Something happened last night that has had me on a high of stress ever since. Even after it was resolved. My wife calls me at 11pm while I’m at work. She is worried about our daughter who is throwing up and itchy and just not right. My mind instantly spins and I’m absolutely worried. Now I know in my head it’s probably nothing bad, but due to past experience I can’t bring my heart to accept it. The worst will happen, my heart is convinced and it’s because 3 years ago my son was given the diagnosis you always hope your child will never get. He got cancer. Leukemia to be exact. The moment we found out I was more terrified than I have ever been in my life. All the reassurance in the world could not stop the psychotic break that happened. The next 2 and a half years would be the worst. I can not even explain the pain that comes with seeing your kid fight the battle.
Because of this, any sickness my kids get is so overwhelming. It didn’t help that last night, the pediatrician was saying things like diabetes, internal bleeding, and anemia.
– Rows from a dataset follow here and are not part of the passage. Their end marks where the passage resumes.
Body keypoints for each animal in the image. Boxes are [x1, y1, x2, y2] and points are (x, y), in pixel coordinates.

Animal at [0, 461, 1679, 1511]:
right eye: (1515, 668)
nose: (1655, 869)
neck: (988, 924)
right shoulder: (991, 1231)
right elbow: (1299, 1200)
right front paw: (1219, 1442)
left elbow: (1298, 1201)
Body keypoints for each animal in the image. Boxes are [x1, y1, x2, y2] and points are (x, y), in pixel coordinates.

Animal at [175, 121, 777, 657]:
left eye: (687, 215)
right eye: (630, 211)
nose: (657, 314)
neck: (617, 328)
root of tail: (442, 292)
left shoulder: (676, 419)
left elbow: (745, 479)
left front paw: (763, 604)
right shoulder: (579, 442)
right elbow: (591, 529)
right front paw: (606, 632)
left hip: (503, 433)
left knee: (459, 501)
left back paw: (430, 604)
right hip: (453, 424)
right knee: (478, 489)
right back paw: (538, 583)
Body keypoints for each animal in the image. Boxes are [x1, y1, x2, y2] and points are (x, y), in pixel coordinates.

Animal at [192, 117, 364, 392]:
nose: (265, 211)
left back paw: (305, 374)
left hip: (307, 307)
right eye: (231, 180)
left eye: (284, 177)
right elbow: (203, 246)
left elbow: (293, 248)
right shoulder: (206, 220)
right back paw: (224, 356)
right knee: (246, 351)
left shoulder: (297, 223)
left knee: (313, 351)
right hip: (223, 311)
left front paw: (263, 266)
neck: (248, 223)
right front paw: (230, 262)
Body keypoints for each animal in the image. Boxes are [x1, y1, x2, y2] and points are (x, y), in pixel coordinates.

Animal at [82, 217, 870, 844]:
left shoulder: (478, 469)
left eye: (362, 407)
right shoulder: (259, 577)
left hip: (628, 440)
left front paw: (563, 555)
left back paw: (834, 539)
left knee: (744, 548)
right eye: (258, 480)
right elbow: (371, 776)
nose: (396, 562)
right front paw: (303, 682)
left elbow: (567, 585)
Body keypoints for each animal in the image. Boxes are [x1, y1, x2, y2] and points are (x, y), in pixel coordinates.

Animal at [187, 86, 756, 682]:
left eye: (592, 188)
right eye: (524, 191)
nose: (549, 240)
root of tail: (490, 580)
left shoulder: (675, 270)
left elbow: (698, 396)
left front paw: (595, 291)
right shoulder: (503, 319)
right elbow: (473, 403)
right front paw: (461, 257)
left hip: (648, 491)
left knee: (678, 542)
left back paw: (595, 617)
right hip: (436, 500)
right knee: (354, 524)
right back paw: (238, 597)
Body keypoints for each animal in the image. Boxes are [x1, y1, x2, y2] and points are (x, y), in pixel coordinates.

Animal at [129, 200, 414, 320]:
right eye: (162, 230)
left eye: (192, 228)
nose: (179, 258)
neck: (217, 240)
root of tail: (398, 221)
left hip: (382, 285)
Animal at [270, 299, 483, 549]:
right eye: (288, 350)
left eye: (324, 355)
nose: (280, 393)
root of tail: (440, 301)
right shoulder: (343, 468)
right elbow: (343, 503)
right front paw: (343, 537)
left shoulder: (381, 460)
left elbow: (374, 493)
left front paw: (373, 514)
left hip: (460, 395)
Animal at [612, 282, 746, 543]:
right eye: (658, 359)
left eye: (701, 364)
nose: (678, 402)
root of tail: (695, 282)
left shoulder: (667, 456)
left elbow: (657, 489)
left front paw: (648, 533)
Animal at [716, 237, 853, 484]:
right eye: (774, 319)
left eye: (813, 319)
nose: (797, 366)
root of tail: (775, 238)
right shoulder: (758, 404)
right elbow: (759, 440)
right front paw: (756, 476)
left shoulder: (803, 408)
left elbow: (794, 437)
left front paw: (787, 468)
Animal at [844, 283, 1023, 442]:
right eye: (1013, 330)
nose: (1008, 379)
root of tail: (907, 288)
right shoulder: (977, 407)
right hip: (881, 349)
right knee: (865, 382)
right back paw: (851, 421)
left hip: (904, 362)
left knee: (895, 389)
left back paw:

My mind instantly assumed the worst and began preparing itself for the outcome. And the one thing the doc didn’t mention… cancer. I instantly go there now. I can’t help it. So we take her to the hospital and I’m trying my best to remain calm and positive and I know my wife is doing the same thing. There’s just some things. Some fears that never die. So inside I’m freaking out. After hours we get some results. After hours of my daughter throwing up saying she’s in pain and getting some really bad hives, the doctor has some actually good news. She is fine. It should be mentioned that my daughter has been showing signs of sickness for weeks. So honestly, my wife and I lasted longer than I feel like we wanted to before contacting someone about it.
Even now I’m still coming down from the stress and worry. I fear it will be a reaction that will never change. The fear that something will happen to my daughter or the constant fear that my sons cancer will come back or something else will happen…. I wish it on no one. It gets easier but it’s always hard and I’m always wishing I could take the sickness of the past away or atleast give it to myself. Because it is a lifelong change. Something that will always need to be watched over. I am absolutely relieved my daughter is okay, but it doesn’t change what has already happened. Because of that they will probably always have over protective parents. Nervous parents. I know for me it has changed every way I naturally reacted to pain or sickness. It sucks.